Rogue security software is often distributed through lucrative affiliate networks, in which affiliates supplied with Trojan kits for the software are paid a fee for successful installation, and a commission from any resulting purchases. The affiliates then become responsible for setting up infection vectors and distribution infrastructure for the software. An investigation by security researchers into the Antivirus XP 2008 rogue security software found such an affiliate network, in which members were grossing commissions upwards of $USD150,000 over 10 days, from tens of thousands of successful installations.

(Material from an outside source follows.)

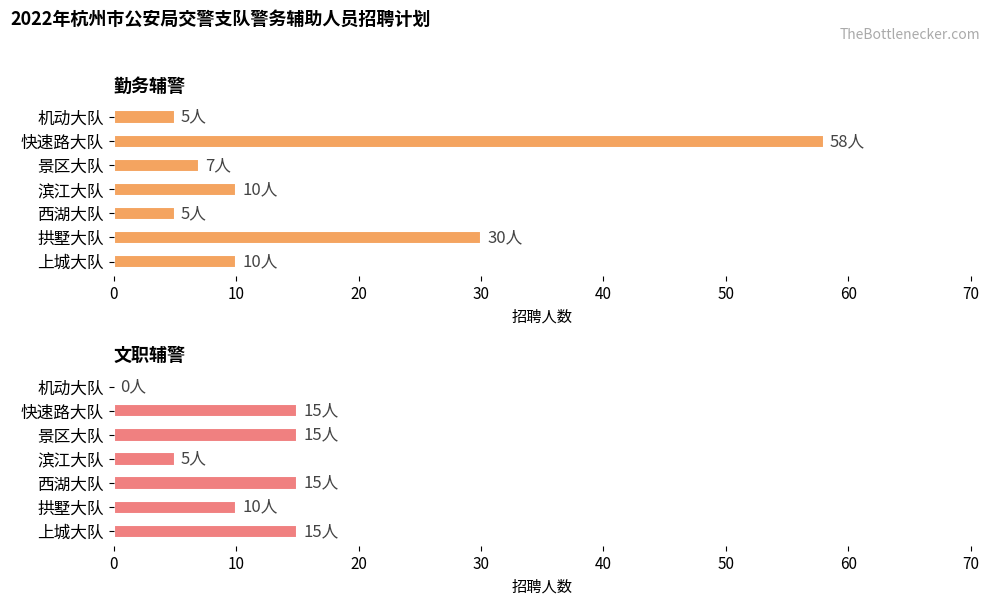

Which series has the largest total across all categories?

勤务辅警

Despite its use of old-fashioned and somewhat unsophisticated techniques, rogue security software has become a significant security threat, due to the size of the impacted populations, the number of different variants (over 250), and the profits that have been made (over $300,000 a month).

== Countermeasures ==
=== Private efforts ===
Law enforcement and legislation in all countries are slow to react to the appearance of rogue security software. In contrast, several private initiatives providing discussion forums and lists of dangerous products were founded soon after the appearance of the first rogue security software. Some reputable vendors, such as Kaspersky, also began to provide lists of rogue security software. In 2005, the Anti-Spyware Coalition was founded, a coalition of anti-spyware software companies, academics, and consumer groups.

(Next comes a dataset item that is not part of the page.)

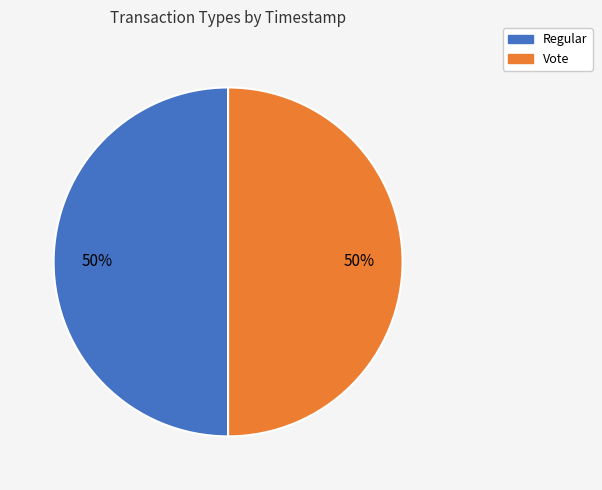

How many segments does this pie chart have?

2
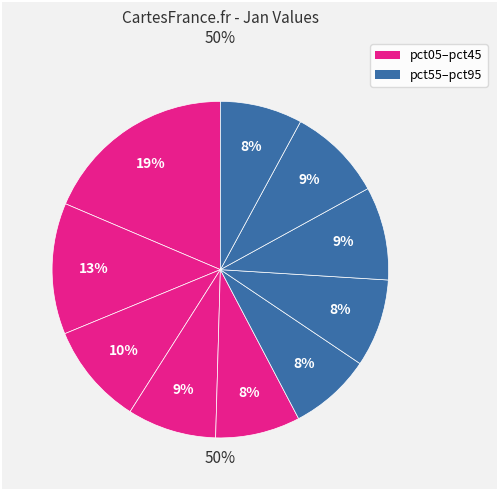

Is it true that pct15 is 19% of the pie?

False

Many of the private initiatives were initially informal discussions on general Internet forums, but some were started or even entirely carried out by individual people. The perhaps most famous and extensive one is the Spyware Warrior list of rogue/suspect antispyware products and websites by Eric Howes, which has however not been updated since May 2007. The website recommends checking the following websites for new rogue anti-spyware programs, most of which are not really new and are "simply re-branded clones and knockoffs of the same rogue applications that have been around for years."

=== Government efforts ===
In December 2008, the US District Court for Maryland—at the request of the United States FTC—issued a restraining order against Innovative Marketing Inc, a Kyiv-based firm producing and marketing the rogue security software products WinFixer, WinAntivirus, DriveCleaner, ErrorSafe, and XP Antivirus. The company and its US-based web host, ByteHosting Internet Hosting Services LLC, had their assets frozen, were barred from using domain names associated with those products and any further advertisement or false representation.

Law enforcement has also exerted pressure on banks to shut down merchant gateways involved in processing rogue security software purchases. In some cases, the high volume of credit card chargebacks generated by such purchases has also prompted processors to take action against rogue security software vendors.